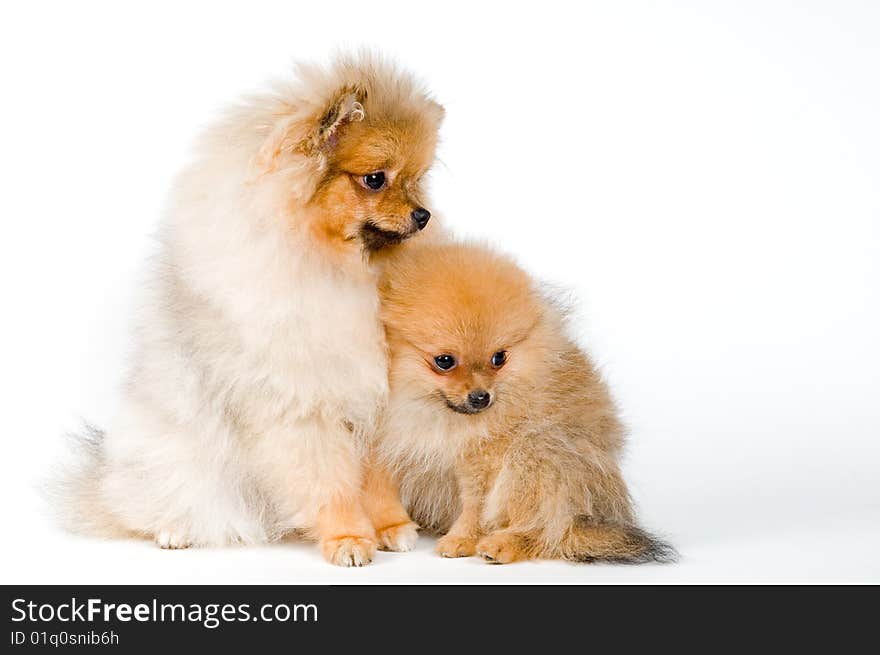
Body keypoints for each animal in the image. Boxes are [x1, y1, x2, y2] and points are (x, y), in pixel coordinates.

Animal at [55, 53, 444, 568]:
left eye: (417, 181)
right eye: (375, 179)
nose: (423, 215)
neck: (340, 271)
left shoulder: (379, 402)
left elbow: (378, 478)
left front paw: (389, 526)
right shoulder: (301, 405)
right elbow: (331, 481)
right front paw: (347, 537)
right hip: (173, 448)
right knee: (152, 497)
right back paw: (174, 529)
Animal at [372, 243, 672, 568]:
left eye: (499, 358)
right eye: (445, 361)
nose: (481, 397)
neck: (440, 414)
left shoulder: (482, 464)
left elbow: (475, 509)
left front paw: (461, 539)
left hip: (540, 453)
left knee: (548, 530)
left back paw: (503, 544)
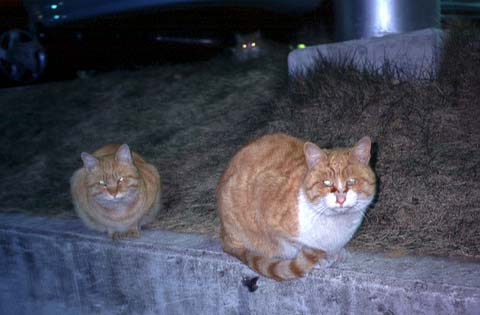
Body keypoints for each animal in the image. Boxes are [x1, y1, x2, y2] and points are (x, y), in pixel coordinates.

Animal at [216, 133, 376, 282]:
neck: (338, 224)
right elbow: (299, 245)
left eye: (351, 181)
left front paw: (337, 253)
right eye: (326, 183)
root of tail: (224, 235)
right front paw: (322, 259)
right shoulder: (266, 207)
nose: (341, 199)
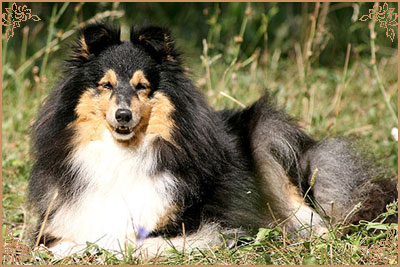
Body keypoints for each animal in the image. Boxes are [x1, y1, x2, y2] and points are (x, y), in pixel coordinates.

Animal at [28, 23, 396, 260]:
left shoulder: (200, 223)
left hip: (267, 133)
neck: (123, 153)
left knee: (320, 218)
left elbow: (130, 241)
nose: (123, 116)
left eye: (142, 86)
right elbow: (59, 239)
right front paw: (64, 247)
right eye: (105, 85)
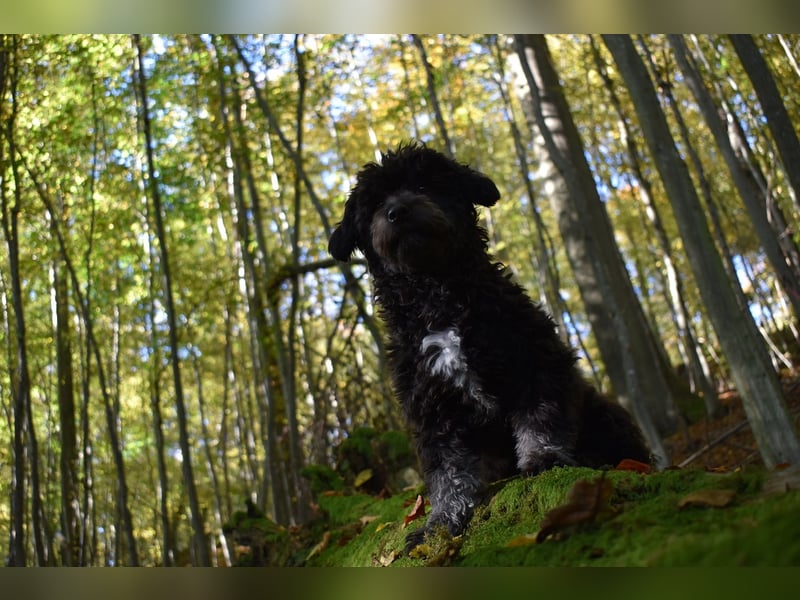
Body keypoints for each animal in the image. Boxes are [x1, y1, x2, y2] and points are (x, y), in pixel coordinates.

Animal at [328, 144, 648, 548]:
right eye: (374, 204)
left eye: (423, 183)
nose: (397, 211)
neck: (437, 301)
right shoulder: (433, 409)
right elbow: (448, 473)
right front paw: (440, 523)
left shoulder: (536, 361)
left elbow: (541, 418)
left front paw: (543, 459)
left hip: (606, 413)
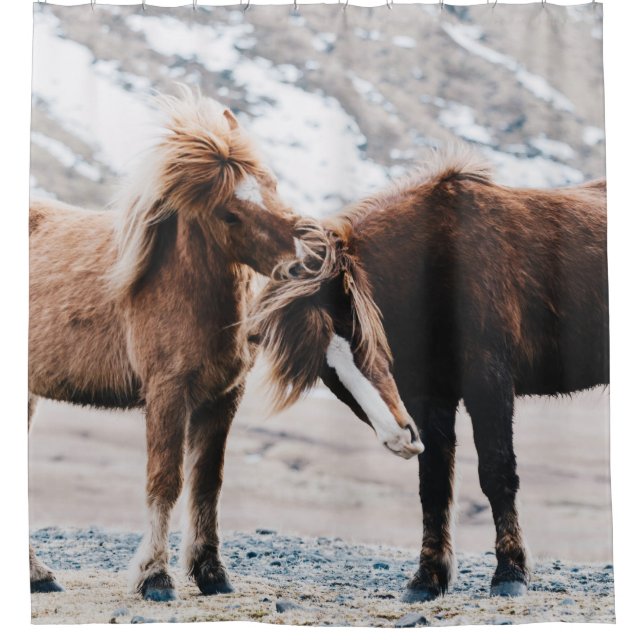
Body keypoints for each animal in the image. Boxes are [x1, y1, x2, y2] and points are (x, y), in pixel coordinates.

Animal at [29, 89, 301, 601]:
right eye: (229, 212)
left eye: (272, 183)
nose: (306, 260)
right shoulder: (167, 392)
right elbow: (165, 482)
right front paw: (154, 577)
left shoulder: (222, 397)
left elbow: (207, 483)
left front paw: (211, 573)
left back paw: (38, 575)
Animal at [249, 149, 608, 601]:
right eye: (325, 372)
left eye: (358, 333)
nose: (399, 438)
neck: (441, 263)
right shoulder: (430, 396)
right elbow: (434, 485)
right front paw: (428, 578)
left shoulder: (488, 382)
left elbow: (496, 472)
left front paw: (510, 573)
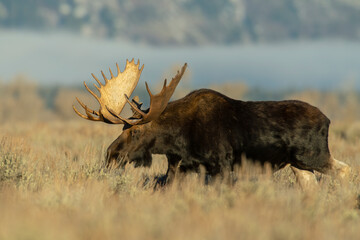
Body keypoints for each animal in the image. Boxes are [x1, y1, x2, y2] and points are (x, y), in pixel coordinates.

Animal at [74, 59, 352, 188]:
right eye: (124, 128)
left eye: (137, 129)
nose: (111, 154)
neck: (175, 140)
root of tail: (328, 120)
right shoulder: (179, 166)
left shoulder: (222, 164)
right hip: (299, 165)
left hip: (313, 156)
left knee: (345, 169)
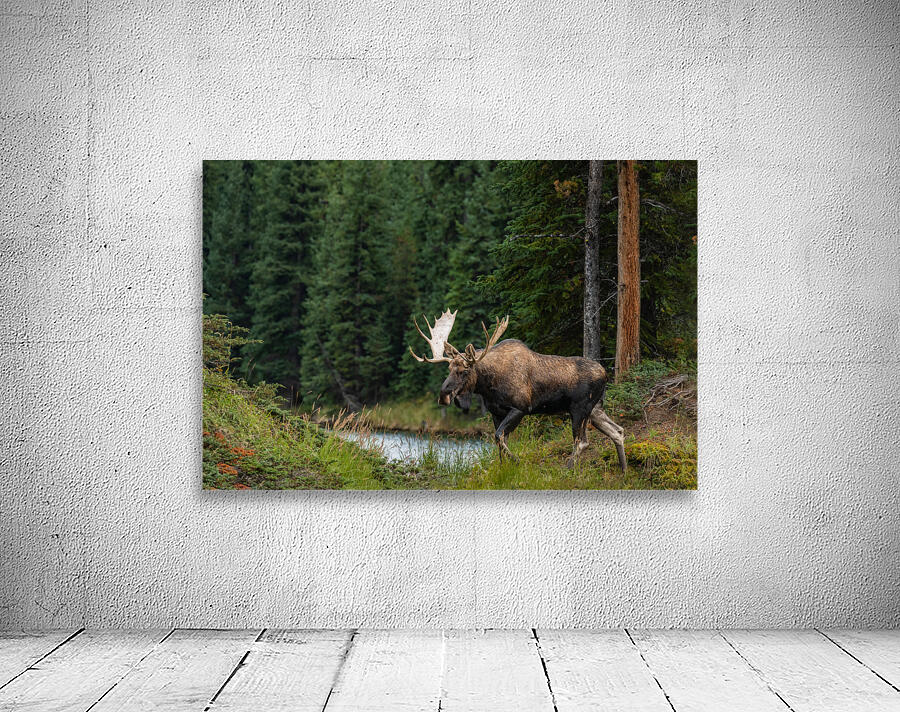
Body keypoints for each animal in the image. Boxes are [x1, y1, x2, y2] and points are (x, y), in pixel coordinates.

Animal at [409, 310, 626, 472]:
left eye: (464, 370)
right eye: (448, 369)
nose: (443, 396)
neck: (487, 386)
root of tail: (605, 374)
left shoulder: (520, 408)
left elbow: (499, 437)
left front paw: (518, 462)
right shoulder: (496, 412)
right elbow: (499, 442)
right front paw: (504, 469)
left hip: (580, 409)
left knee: (582, 442)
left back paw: (568, 468)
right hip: (596, 409)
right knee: (617, 431)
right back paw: (623, 471)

------------------------

[Exercise prompt]
The required output is each line above restated verbatim, with all images omitted.

[Problem solution]
Body keypoints for each animal in the image. Boxes are [x1, y1, x2, y2] and points are (x, y), in pixel coordinates.

Animal at [55, 53, 444, 568]:
left eye: (417, 181)
right eye: (375, 179)
nose: (423, 215)
neck: (340, 271)
left shoulder: (379, 402)
left elbow: (378, 478)
left front paw: (389, 526)
right shoulder: (301, 405)
right elbow: (331, 481)
right front paw: (347, 537)
right hip: (173, 448)
right knee: (152, 497)
right back paw: (174, 529)
Animal at [372, 243, 672, 568]:
left eye: (499, 358)
right eye: (445, 361)
nose: (481, 397)
neck: (440, 414)
left shoulder: (482, 464)
left elbow: (475, 509)
left front paw: (461, 539)
left hip: (540, 453)
left knee: (548, 530)
left back paw: (503, 544)
Body keypoints for each animal in the image. Boxes are [x1, y1, x2, y2] and points are (x, y), in pixel coordinates.

Animal at [216, 133, 376, 282]:
neck: (338, 224)
right elbow: (299, 245)
left eye: (351, 181)
left front paw: (337, 253)
right eye: (326, 183)
root of tail: (224, 235)
right front paw: (322, 259)
right shoulder: (266, 207)
nose: (341, 199)
Body keypoints for each animal in the image. Boxes are [x1, y1, x2, y2] and points are (x, y), in pixel coordinates.

Animal at [28, 23, 396, 260]:
left shoulder: (200, 223)
left hip: (267, 133)
neck: (123, 153)
left knee: (320, 218)
left elbow: (130, 241)
nose: (123, 116)
left eye: (142, 86)
right elbow: (59, 239)
right front paw: (64, 247)
right eye: (105, 85)
Body keypoints for each animal in the image. Boxes are [x1, y1, x2, y2] and points are (x, y), in pixel coordinates.

Animal at [328, 144, 648, 548]:
right eye: (374, 204)
left eye: (423, 183)
nose: (397, 211)
neck: (437, 301)
right shoulder: (433, 409)
right elbow: (448, 473)
right front paw: (440, 523)
left shoulder: (536, 361)
left elbow: (541, 418)
left front paw: (543, 459)
left hip: (606, 413)
Body keypoints for each animal in the image. Boxes are [x1, y1, x2, y2] and points are (x, y), in pixel coordinates.

Animal at [29, 89, 301, 601]:
right eye: (229, 212)
left eye: (272, 183)
nose: (306, 260)
right shoulder: (167, 392)
right elbow: (165, 482)
right front paw: (154, 577)
left shoulder: (222, 397)
left elbow: (207, 483)
left front paw: (211, 573)
left back paw: (38, 575)
Animal at [249, 149, 608, 601]:
right eye: (325, 372)
left eye: (358, 333)
nose: (399, 438)
neck: (441, 263)
right shoulder: (430, 396)
right elbow: (434, 485)
right front paw: (428, 578)
left shoulder: (488, 382)
left elbow: (496, 472)
left front paw: (510, 573)
Body keypoints for each animal in the image. Boxes are [x1, y1, x2, y2] and points are (x, y), in pixel coordinates.

Animal at [74, 59, 352, 188]:
right eye: (124, 128)
left eye: (137, 129)
nose: (111, 154)
neck: (175, 140)
root of tail: (328, 120)
right shoulder: (179, 166)
left shoulder: (222, 164)
right hip: (299, 165)
left hip: (313, 156)
left knee: (345, 169)
Body keypoints for each animal in the image. Boxes are [x1, y1, x2, y2] and points are (x, y), in pixel coordinates.

Animal at [409, 310, 626, 472]:
left eye: (464, 370)
right eye: (448, 369)
nose: (443, 396)
neck: (487, 386)
root of tail: (605, 374)
left shoulder: (520, 408)
left elbow: (499, 437)
left front paw: (518, 462)
right shoulder: (496, 412)
right elbow: (499, 442)
right front paw: (504, 469)
left hip: (580, 409)
left knee: (582, 442)
left back paw: (568, 468)
right hip: (596, 409)
right knee: (617, 431)
right back paw: (623, 471)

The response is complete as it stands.